Wie nutzt man einen ehemaligen Kirchenstandort sinnvoll?
Das Grundstück in der Bissinger Innenstadt war viele Jahre Standort einer Kirchengemeinde der Neuapostolischen Kirche Süddeutschland. Seit der Zusammenlegung der beiden Kirchengemeinden in Bietigheim und Bissingen am Standort Forststraße, wurde das Kirchengebäude in der Blumenstraße nicht mehr genutzt. Der Kirchenleitung stellte sich die Frage nach einer sinnvollen Zukunft des Areals. Angesichts des wachsenden Bedarfs an bezahlbarem Wohnraum fiel die Entscheidung, das Grundstück für ein neues Wohnprojekt zu nutzen.
Seit der Ankündigung im Jahr 2023 entstanden innerhalb von zwei Jahren zwölf neue Wohnungen, verteilt auf zwei moderne Wohngebäude. Die Wohnflächen reichen von 60 bis 101 Quadratmetern. Vermietet werden die Zwei- bis Fünf-Zimmer-Wohnungen an Menschen mit Wohnberechtigungsschein zu einer Miete, die rund 40 Prozent unter der ortsüblichen Neubaumiete liegt.
Bezahlbarer Wohnraum und gute Wohnqualität vereint
Die Herausforderung bestand darin, bezahlbaren Wohnraum zu schaffen, ohne bei Qualität und Wohnkomfort Abstriche zu machen. Mit der HT-Projektentwickler GmbH, einer Tochtergesellschaft der Hoffnungsträger-Stiftung, wurde dafür ein Partner gefunden, der mit einem nachhaltigen Konzept überzeugte. Die modularen Systembauten wurden bereits mehrfach im Rahmen der so genannten Hoffnungshäuser realisiert – einem Konzept für bezahlbaren und gemeinschaftsorientierten Wohnraum. Die Neuapostolische Kirche Süddeutschland übernahm das Bau- und Raumkonzept für ihre beiden Wohnhäuser.

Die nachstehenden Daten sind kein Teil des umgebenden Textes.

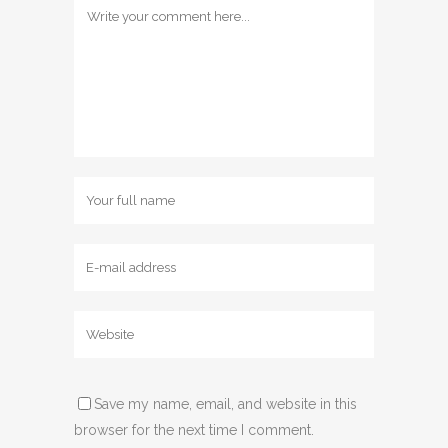
Save my name, email, and website in this
browser for the next time I comment.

Die Gebäude wurden in modularer Holzbauweise errichtet und erfüllen den Effizienzhaus-Standard 40 NH. Eine Photovoltaikanlage trägt zusätzlich zu einem ressourcenschonenden Betrieb bei. Der erzeugte Strom wird für die Wärmepumpe und den Allgemeinstrom verwendet. Die flexibel gestalteten Grundrisse ermöglichen ein vielfältiges Wohnangebot für Familien, Wohngemeinschaften oder Senioren. Auch an Barrierefreiheit wurde gedacht: Die Wohnungen im Erdgeschoss sind barrierefrei gestaltet und ermöglichen Menschen unterschiedlicher Generationen und Lebenssituationen ein selbstbestimmtes Wohnen.
Raum für Begegnungen mit der Nachbarschaft
Doch das Projekt soll nicht nur Wohnraum schaffen, sondern auch Begegnung ermöglichen. Die beiden Gebäude sind zu einem Hof angeordnet, der Raum für Austausch und nachbarschaftliches Miteinander bieten kann. Die offene Fläche lädt Familien zum Verweilen ein und soll den Kontakt unter den Bewohnern fördern. Geschwungene Balkone prägen das Erscheinungsbild der Häuser und tragen dazu bei, dass die neue Wohnanlage ein lebendiger Ort der Gemeinschaft werden kann.
Mit dem Projekt wurde ein nicht mehr benötigtes Kirchengebäude durch etwas Neues ersetzt: ein Zuhause für Menschen. Die Neuapostolische Kirche Süddeutschland verbindet damit nachhaltiges Bauen, verantwortungsvollen Umgang mit vorhandenen Flächen und das Ziel, dringend benötigten Wohnraum zu schaffen. Wo früher Gottesdienste stattfanden, ist heute ein Ort entstanden, an dem Nachbarschaft, Gemeinschaft und Alltag gelebt werden.